Jermall Charlo made short work of the very tall Hugo Centeno Jr. (Photo: @ShowtimeBoxing)
Fighters Network
21
Apr

The Charlo Brothers aura upticked, violently, another notch, as the 160-pound Charlo, Jermall, smacked down Hugo Centeno Jr. with a left hook in Round 2 that left the California boxer unable to rise. The fight was televised live on Showtime on Saturday from Barclays Center in Brooklyn, N.Y.

Only 55 seconds elapsed in the second, as the combo platter from Charlo resonated nastily on Centeno.

A lil head butt, a right behind the ear and the finisher left hook sent Hugo down in a heap, unable to beat the count.

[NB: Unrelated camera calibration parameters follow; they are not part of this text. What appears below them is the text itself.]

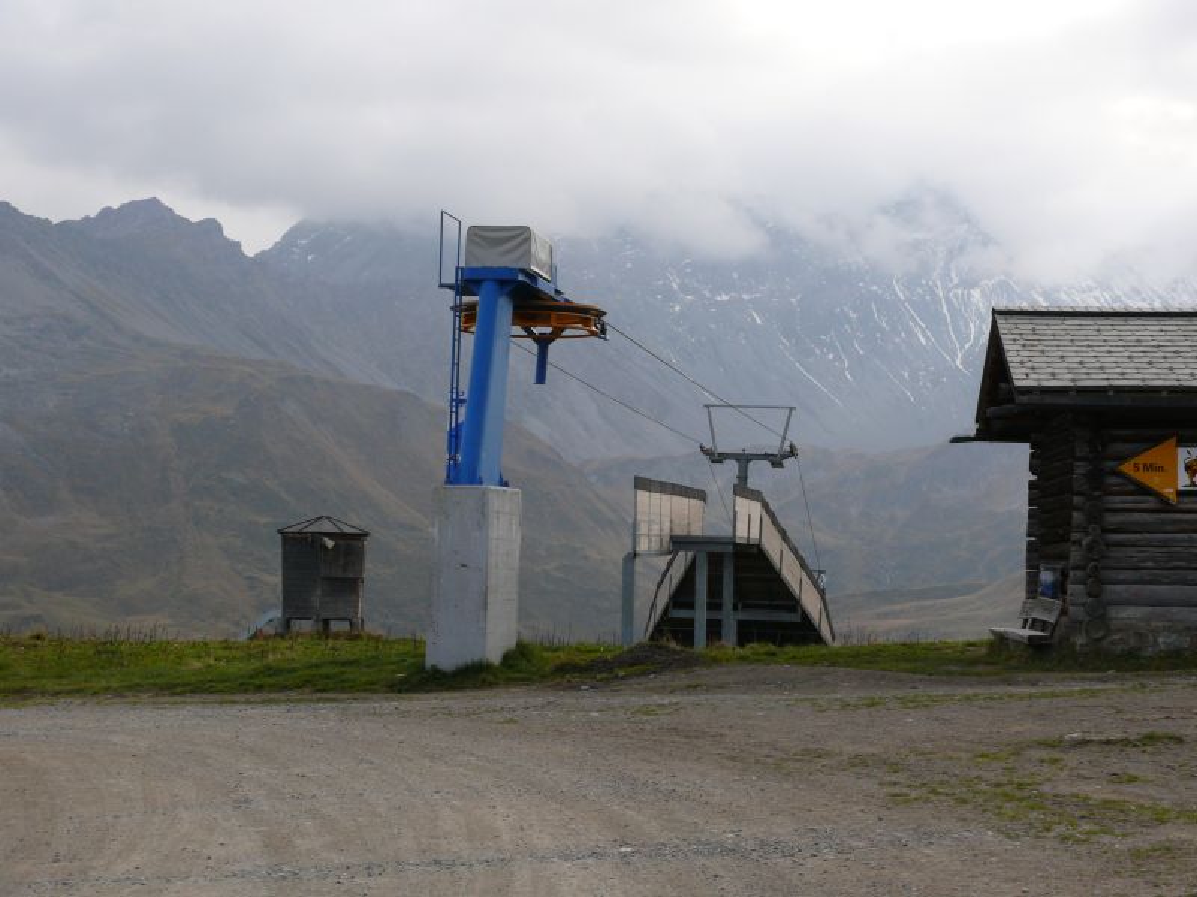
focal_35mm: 63
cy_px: 448
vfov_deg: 23.3
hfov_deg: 30.7
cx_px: 598
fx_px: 2179
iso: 100
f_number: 4.5
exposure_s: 1/200
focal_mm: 13.4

After, Charlo announced his intention to go after bigger game at 160. “It’s been an amazing journey to get here. I’m a two-time world champion. Bring on Triple G! I want that fight!”

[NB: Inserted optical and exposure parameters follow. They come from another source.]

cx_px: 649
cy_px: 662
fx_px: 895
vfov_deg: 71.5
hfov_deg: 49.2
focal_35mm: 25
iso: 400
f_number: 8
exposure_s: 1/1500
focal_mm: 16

Fans at home likely asked themselves if this fight was makeable, being that Mall is a PBC guy and GGG isn’t. “The networks and the teams can figure out how to get the Triple G fight done. I have the best manager in the world. I’m 27-0 with 21 knockouts. Everybody sees it. What more can I say?”

Yes, the aura got a boost, him and his bro are now known further and wider as assassins. “Everybody has always avoided me and from now on, this is how it’s going to be. You see what you get.”

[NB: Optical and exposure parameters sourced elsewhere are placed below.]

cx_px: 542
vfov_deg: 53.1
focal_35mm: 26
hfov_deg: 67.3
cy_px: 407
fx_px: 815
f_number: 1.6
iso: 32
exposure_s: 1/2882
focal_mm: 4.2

Charlo, from Houston, was 160 pounds on Friday, and Centeno (26-1 entering; from Cali) was 158.8.

During this fight week, Charlo was, as in now typical, wound pretty tight, not prone to grin or engage in easy back and forth with media. The twins made news when Jermell, the “little” bro, who fights at 154, declared he was barred from entering and visiting a Manhattan health club, to see his bro, who was working out to make weight. He accused the facility of engaging in racial bias. Then, Jermell caused a minor ruckus at the weigh in, on Friday, when he went in on Adrien Broner, with an expletives stream, as his brother and Broner were in weighing-in mode. Yes, drama was front and center in the lead-up, and there was more excitation in the scrap.

In the arena, there was a different sort of buzz than what we’d felt before, a bit more nerves being felt by patrons, many of them, after the two weeks of beefs real and maybe less so (Floyd Mayweather’s vehicle was shot at in Atlanta two weeks ago, and Adrien Broner and a B-plus rapper went back and forth on social and word spread the rapper had friends in low places who’d maybe cause trouble). Chatter erupted as these two sere set to collide, that there’d perhaps been a violent altercation inside the arena, one not involving fists. One press man told me he was locked in the media room, for safety purposes, and one local fight figure told me that indeed there had been a confrontation between persons repping rival rappers.

The WBC interim middleweight crown was up for grabs, for the record. Charlo sent notice that he wanted it, bad. He blasted in on the Cali boxer, who by the way was quite composed, unflappable looking, in this fight week. But Charlo was in destruct-and-destroy mode, launching aggressive jabs as he backed Centeno to the ropes, where he launched a vicious set of tosses that had Hugo in a world of hurt.

These Charlos keep it up, and they will soon be getting mainstream press, a bunch of it. Because, c’mon, hello, identical twin boxers, both badasses, who’s seen that before?